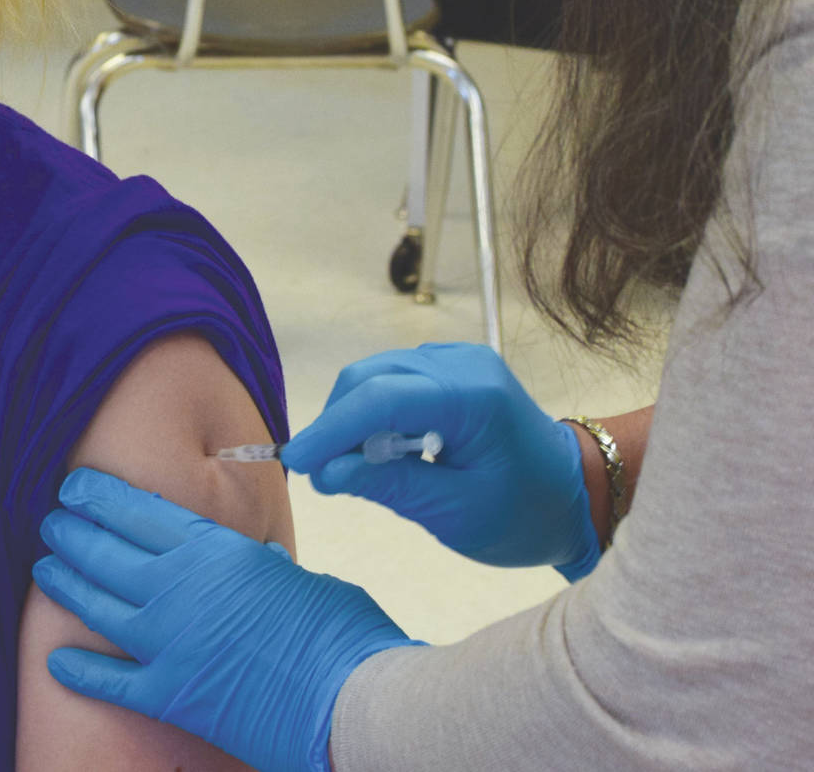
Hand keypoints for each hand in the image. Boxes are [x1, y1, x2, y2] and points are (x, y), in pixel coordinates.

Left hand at [35, 469, 417, 771]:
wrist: (353, 702)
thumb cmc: (343, 635)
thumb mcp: (300, 579)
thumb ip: (267, 567)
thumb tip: (261, 560)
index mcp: (213, 550)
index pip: (136, 509)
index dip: (97, 495)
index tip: (74, 486)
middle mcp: (178, 589)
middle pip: (104, 551)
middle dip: (71, 532)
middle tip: (51, 523)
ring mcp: (168, 643)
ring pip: (94, 604)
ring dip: (64, 583)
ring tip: (45, 568)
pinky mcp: (171, 695)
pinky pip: (109, 680)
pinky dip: (79, 670)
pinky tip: (55, 660)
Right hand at [281, 342, 598, 578]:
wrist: (578, 493)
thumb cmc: (525, 514)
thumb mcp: (455, 513)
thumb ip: (388, 486)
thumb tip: (326, 474)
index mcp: (473, 398)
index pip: (382, 399)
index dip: (331, 429)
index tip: (297, 463)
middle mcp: (462, 364)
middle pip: (370, 379)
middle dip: (337, 425)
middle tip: (324, 475)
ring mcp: (458, 360)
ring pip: (375, 377)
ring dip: (353, 420)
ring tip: (355, 468)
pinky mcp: (452, 368)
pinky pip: (393, 381)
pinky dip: (374, 415)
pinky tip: (382, 450)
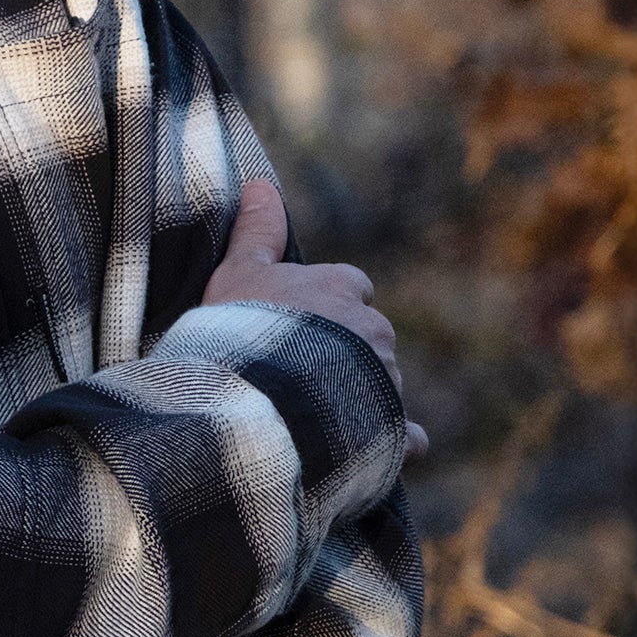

==========

Pictures do not go in the copy; print every entry exactly as it stands.

Hand keypoints for each hand in the image. Boxes are [x1, y1, x2, y2] and points are (x, y), in pixel coordinates.

Left hand at [35, 469, 417, 771]:
wrist: (353, 702)
thumb cmc: (343, 635)
thumb mcp: (300, 579)
thumb ip: (267, 567)
thumb tip: (261, 560)
index mcp: (213, 550)
index pip: (136, 509)
index dip: (97, 495)
index tip: (74, 486)
middle mcp: (178, 589)
middle pip: (104, 551)
middle dip: (71, 532)
middle tip: (51, 523)
ring mcp: (168, 643)
ring pip: (94, 604)
ring dip: (64, 583)
ring tip: (45, 568)
pinky mcp: (171, 695)
pinky pip: (109, 680)
pinky dip: (79, 670)
pinky tip: (55, 660)
Right hand at [281, 342, 598, 578]:
wrist: (578, 493)
thumb cmc: (525, 514)
thumb mcp: (455, 513)
thumb ip: (388, 486)
thumb tip: (326, 474)
index mcp: (473, 398)
index pip: (382, 399)
index dip: (331, 429)
index tip: (297, 463)
middle mcp: (462, 364)
middle pip: (370, 379)
middle dip: (337, 425)
middle tip: (324, 475)
ring mcp: (458, 360)
ring pip: (375, 377)
ring dip: (353, 420)
ring tip: (355, 468)
pinky mcp: (452, 368)
pinky pip: (393, 381)
pinky dip: (374, 415)
pinky tip: (382, 450)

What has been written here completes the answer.